» Document segment

Churches and pastors are constantly asking themselves, How can my church grow? How can we be more effective in ministry? I believe the answer is found in Mark 3:14, 15: “He appointed twelve . . . that they might be with him and that he might send them out to preach and to have authority to drive out demons” (NIV).
Recognize who called you
The person who calls you is important! Jesus called His disciples 2,000 years ago, and He calls His disciples still, but we must be clear on the source of our call. We must understand that in order to get where we are going, we need to know where we came from. A clear sense of our call is especially important during difficult times, because sometimes all you have is your call. Even when there exists no visible manifestation of success, your call will sustain you through periods of hard economic times and with people who are hard to deal with.
Like a seed planted in the soil, results are often not immediate or visible. In the part of the country I live in, a church was visited by a conference representative. That particular Sabbath there was just one other person in church. The conference representative was preaching his heart out when the member excused himself to go to the bathroom. A short time later, the member returned and the sermon continued.
These are extreme cases, but the point is this: sooner or later, you will experience hard times. When those tough times come, you must understand clearly who called you.
When I had only four years of ministerial experience, I was asked to help a small congregation while doing graduate studies. The first day I was there, there were six people present. The lady who was directing Sabbath School would do the welcome, sit down, do the mission story, sit down, and do almost everything else. The church was far away from our home, extremely cold, and the basement would flood, resulting in a bad odor. The town existed in the midst of a large fruit orchard, had one traffic light, and most Hispanics that lived there came and went according to the harvest. Even though it was discouraging, particularly on Sabbath, we saw God working there. I was only there for a short time, but I experienced the power of God like very few places I have seen. The lesson learned in those hard, cold, winter months was very simple—God works everywhere. We saw drug addicts converted, estranged families reconciled, and an active youth group established. God works even when we do not see any results. He did not call you to fail.
Recognize why He called you
Why He called you is very important. On earth, Jesus primarily called His disciples to “be with Him.” I believe their miraculous acts came only as a result of a deep connection to Jesus. Their powerful preaching, timely healing, and other ministries were the result, not the object, of their ministry.
After their call, the disciples cast out demons, preached, and healed. These are great functions yet, do they qualify as the primary reason Jesus called the disciples? Is that the reason He calls us?
I am afraid that sometimes, in the modern statistics-driven Christianity we are part of, the real purpose why Jesus calls us gets lost. We are more interested in counting sheep than courting the Spirit. Yet, He calls us to be with Him. From the time He created us and forever more, God has a deep desire to be with us. It is crazy, I know, but true! The God of the universe—madly in love with you and me. What a concept. The whole purpose of your creation was not just that you spend time doing work for Him but that you spend time with Him. Do you remember how it felt to spend time with someone you were head over heels about? Remember the anticipation? The expectation? The satisfaction when your time was over?

» Entries shown
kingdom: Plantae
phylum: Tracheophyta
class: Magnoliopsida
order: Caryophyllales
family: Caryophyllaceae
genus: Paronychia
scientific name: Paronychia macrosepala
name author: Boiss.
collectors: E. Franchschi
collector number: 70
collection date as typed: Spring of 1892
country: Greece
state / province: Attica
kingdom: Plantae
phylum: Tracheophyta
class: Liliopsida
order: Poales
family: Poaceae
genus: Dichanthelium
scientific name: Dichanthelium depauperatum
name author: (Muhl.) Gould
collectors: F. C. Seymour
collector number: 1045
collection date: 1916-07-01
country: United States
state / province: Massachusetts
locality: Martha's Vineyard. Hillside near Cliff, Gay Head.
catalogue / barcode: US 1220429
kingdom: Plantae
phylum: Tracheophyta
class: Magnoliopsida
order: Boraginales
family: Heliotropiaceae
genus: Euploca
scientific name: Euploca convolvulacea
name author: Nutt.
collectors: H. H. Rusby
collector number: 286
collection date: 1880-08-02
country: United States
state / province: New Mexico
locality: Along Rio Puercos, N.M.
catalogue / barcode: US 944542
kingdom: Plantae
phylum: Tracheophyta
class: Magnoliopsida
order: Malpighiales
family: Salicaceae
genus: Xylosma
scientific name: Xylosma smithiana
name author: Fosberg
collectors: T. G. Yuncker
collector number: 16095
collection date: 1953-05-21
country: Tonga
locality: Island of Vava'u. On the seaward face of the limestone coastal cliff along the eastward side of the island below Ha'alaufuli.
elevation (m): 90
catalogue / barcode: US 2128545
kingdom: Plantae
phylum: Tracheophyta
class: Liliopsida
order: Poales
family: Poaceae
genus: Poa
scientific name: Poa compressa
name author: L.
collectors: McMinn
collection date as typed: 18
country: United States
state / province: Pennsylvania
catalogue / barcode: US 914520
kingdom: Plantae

» Given exercise
Copy the ministry article from "Recognize why He" through "of their ministry.", swapping "disciples" for "followers". The rows have no connection to the ministry article.

» The answer
Recognize why He called you
Why He called you is very important. On earth, Jesus primarily called His followers to “be with Him.” I believe their miraculous acts came only as a result of a deep connection to Jesus. Their powerful preaching, timely healing, and other ministries were the result, not the object, of their ministry.